WRITTEN PROBLEM => Reproduce every line of the records below verbatim, covering all of them from first to last.

========

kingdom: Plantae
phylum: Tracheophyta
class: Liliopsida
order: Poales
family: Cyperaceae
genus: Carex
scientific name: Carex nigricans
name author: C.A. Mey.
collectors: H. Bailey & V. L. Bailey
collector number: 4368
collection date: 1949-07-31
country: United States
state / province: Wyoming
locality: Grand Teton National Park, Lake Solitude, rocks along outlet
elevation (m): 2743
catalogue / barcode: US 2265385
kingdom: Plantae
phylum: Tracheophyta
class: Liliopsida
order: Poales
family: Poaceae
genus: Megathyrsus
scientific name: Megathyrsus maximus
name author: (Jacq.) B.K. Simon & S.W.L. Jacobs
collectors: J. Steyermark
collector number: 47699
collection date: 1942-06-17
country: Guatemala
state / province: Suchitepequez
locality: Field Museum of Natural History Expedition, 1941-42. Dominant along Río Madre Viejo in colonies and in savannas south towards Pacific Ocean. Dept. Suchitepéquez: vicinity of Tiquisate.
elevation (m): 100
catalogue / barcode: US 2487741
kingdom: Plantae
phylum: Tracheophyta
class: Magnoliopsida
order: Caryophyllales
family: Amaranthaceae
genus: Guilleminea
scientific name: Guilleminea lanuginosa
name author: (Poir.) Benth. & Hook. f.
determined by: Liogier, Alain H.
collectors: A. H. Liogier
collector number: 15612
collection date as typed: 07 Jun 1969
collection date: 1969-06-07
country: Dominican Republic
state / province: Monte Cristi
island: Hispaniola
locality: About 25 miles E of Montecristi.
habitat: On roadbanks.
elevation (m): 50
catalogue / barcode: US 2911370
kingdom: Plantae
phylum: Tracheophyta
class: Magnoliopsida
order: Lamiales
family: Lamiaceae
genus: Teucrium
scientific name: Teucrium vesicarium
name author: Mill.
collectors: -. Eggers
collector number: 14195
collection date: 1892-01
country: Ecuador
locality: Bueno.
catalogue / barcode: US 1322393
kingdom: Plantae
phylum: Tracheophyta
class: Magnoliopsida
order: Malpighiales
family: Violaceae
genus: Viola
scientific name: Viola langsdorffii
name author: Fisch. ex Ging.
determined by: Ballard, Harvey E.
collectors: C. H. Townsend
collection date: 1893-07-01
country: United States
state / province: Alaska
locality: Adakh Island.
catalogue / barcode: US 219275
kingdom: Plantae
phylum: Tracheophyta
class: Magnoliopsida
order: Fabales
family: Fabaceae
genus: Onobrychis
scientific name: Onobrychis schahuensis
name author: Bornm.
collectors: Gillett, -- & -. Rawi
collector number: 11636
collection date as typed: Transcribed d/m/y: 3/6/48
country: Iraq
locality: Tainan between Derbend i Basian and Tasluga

========

TASK OUTPUT =>
kingdom: Plantae
phylum: Tracheophyta
class: Liliopsida
order: Poales
family: Cyperaceae
genus: Carex
scientific name: Carex nigricans
name author: C.A. Mey.
collectors: H. Bailey & V. L. Bailey
collector number: 4368
collection date: 1949-07-31
country: United States
state / province: Wyoming
locality: Grand Teton National Park, Lake Solitude, rocks along outlet
elevation (m): 2743
catalogue / barcode: US 2265385
kingdom: Plantae
phylum: Tracheophyta
class: Liliopsida
order: Poales
family: Poaceae
genus: Megathyrsus
scientific name: Megathyrsus maximus
name author: (Jacq.) B.K. Simon & S.W.L. Jacobs
collectors: J. Steyermark
collector number: 47699
collection date: 1942-06-17
country: Guatemala
state / province: Suchitepequez
locality: Field Museum of Natural History Expedition, 1941-42. Dominant along Río Madre Viejo in colonies and in savannas south towards Pacific Ocean. Dept. Suchitepéquez: vicinity of Tiquisate.
elevation (m): 100
catalogue / barcode: US 2487741
kingdom: Plantae
phylum: Tracheophyta
class: Magnoliopsida
order: Caryophyllales
family: Amaranthaceae
genus: Guilleminea
scientific name: Guilleminea lanuginosa
name author: (Poir.) Benth. & Hook. f.
determined by: Liogier, Alain H.
collectors: A. H. Liogier
collector number: 15612
collection date as typed: 07 Jun 1969
collection date: 1969-06-07
country: Dominican Republic
state / province: Monte Cristi
island: Hispaniola
locality: About 25 miles E of Montecristi.
habitat: On roadbanks.
elevation (m): 50
catalogue / barcode: US 2911370
kingdom: Plantae
phylum: Tracheophyta
class: Magnoliopsida
order: Lamiales
family: Lamiaceae
genus: Teucrium
scientific name: Teucrium vesicarium
name author: Mill.
collectors: -. Eggers
collector number: 14195
collection date: 1892-01
country: Ecuador
locality: Bueno.
catalogue / barcode: US 1322393
kingdom: Plantae
phylum: Tracheophyta
class: Magnoliopsida
order: Malpighiales
family: Violaceae
genus: Viola
scientific name: Viola langsdorffii
name author: Fisch. ex Ging.
determined by: Ballard, Harvey E.
collectors: C. H. Townsend
collection date: 1893-07-01
country: United States
state / province: Alaska
locality: Adakh Island.
catalogue / barcode: US 219275
kingdom: Plantae
phylum: Tracheophyta
class: Magnoliopsida
order: Fabales
family: Fabaceae
genus: Onobrychis
scientific name: Onobrychis schahuensis
name author: Bornm.
collectors: Gillett, -- & -. Rawi
collector number: 11636
collection date as typed: Transcribed d/m/y: 3/6/48
country: Iraq
locality: Tainan between Derbend i Basian and Tasluga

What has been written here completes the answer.